Task input Start Marker
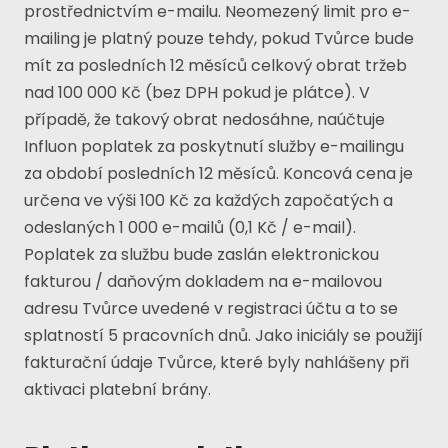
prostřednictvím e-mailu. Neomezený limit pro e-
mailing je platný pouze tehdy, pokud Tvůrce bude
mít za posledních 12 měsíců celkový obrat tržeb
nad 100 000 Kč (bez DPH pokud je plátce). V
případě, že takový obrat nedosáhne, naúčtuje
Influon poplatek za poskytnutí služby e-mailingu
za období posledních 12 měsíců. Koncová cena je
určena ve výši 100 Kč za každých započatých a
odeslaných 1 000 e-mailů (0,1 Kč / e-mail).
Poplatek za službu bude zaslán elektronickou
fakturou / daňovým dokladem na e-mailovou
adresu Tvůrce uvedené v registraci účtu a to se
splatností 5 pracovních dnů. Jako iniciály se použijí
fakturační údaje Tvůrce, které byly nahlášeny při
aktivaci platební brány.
Task input End Marker
Task input Start Marker
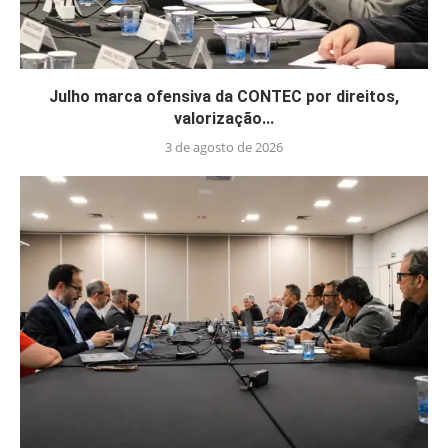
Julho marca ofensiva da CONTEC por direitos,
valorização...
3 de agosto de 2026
Task input End Marker
Task input Start Marker
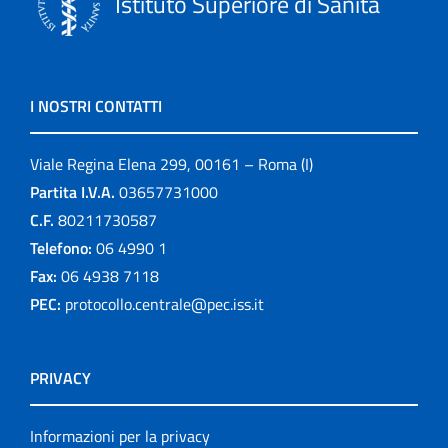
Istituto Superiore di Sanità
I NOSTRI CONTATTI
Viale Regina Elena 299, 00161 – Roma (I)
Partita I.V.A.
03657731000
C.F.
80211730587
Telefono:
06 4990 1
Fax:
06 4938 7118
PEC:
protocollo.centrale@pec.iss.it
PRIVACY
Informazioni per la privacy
Task input End Marker
What the exercise asks
Among the entries above, locate the lines containing "mít za posledních" and "aktivaci platební brány.", and transcribe exactly those two lines and all lines between.

Task solution
mít za posledních 12 měsíců celkový obrat tržeb
nad 100 000 Kč (bez DPH pokud je plátce). V
případě, že takový obrat nedosáhne, naúčtuje
Influon poplatek za poskytnutí služby e-mailingu
za období posledních 12 měsíců. Koncová cena je
určena ve výši 100 Kč za každých započatých a
odeslaných 1 000 e-mailů (0,1 Kč / e-mail).
Poplatek za službu bude zaslán elektronickou
fakturou / daňovým dokladem na e-mailovou
adresu Tvůrce uvedené v registraci účtu a to se
splatností 5 pracovních dnů. Jako iniciály se použijí
fakturační údaje Tvůrce, které byly nahlášeny při
aktivaci platební brány.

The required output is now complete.